Exercise data -
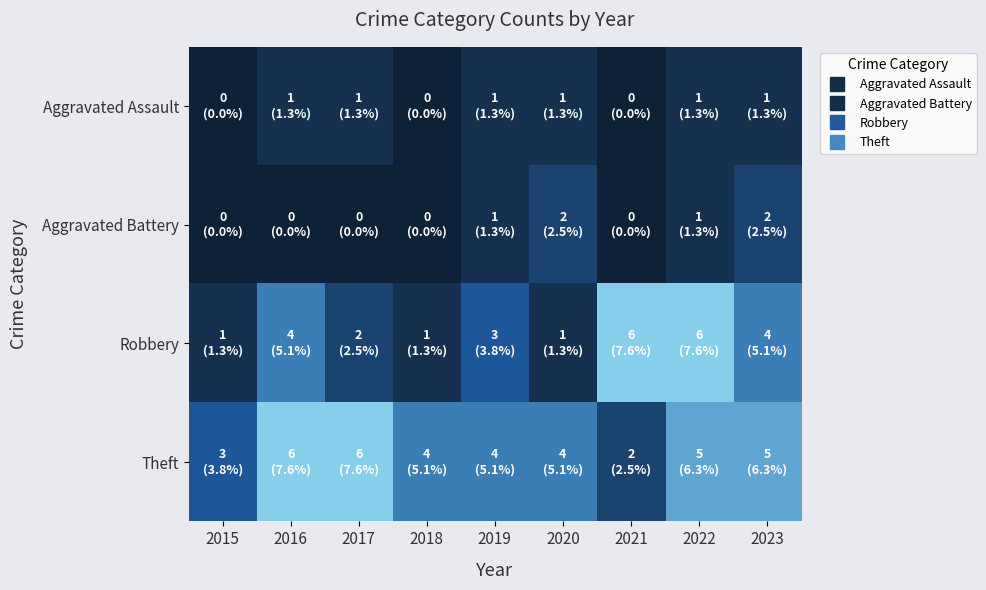

Rank the series at 2015 from highest to lowest value.

Theft, Robbery, Aggravated Assault, Aggravated Battery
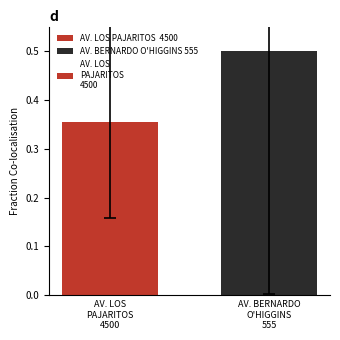

What position from the left is AV. BERNARDO
O'HIGGINS
555?

2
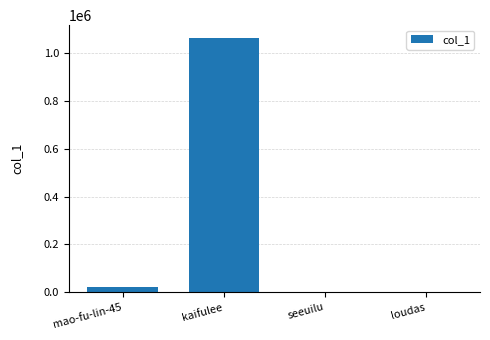

What is the change in value from kaifulee to loudas?

-1062203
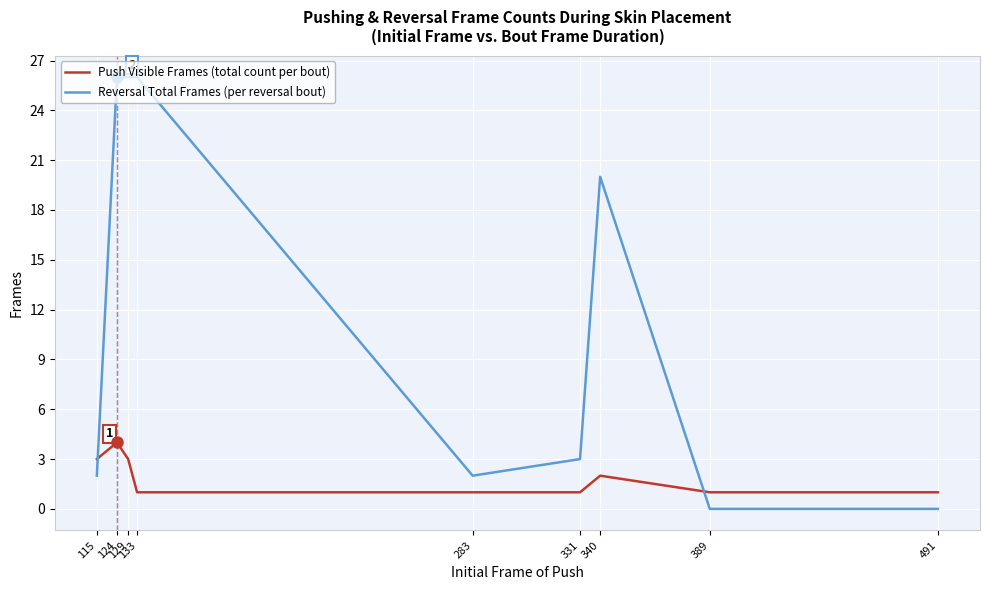

Which category has the highest value in the Push Visible Frames (total count per bout) series?

124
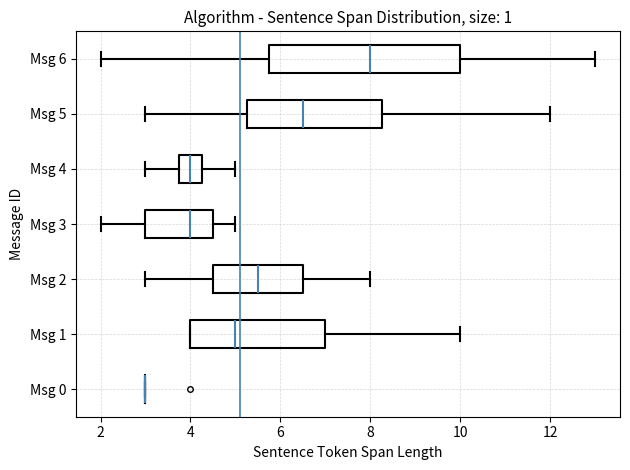

Comparing the boxes themselves (not the whiskers), which one is the widest?

Msg 6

Work request - Rewrite the records with "value" substituted by "amount" everywhere it appears and nothing else changed. Leave the pictures out.

Exercise response -
Rank the series at 2015 from highest to lowest amount.

Theft, Robbery, Aggravated Assault, Aggravated Battery

What position from the left is AV. BERNARDO
O'HIGGINS
555?

2

What is the change in amount from kaifulee to loudas?

-1062203

Which category has the highest amount in the Push Visible Frames (total count per bout) series?

124

Comparing the boxes themselves (not the whiskers), which one is the widest?

Msg 6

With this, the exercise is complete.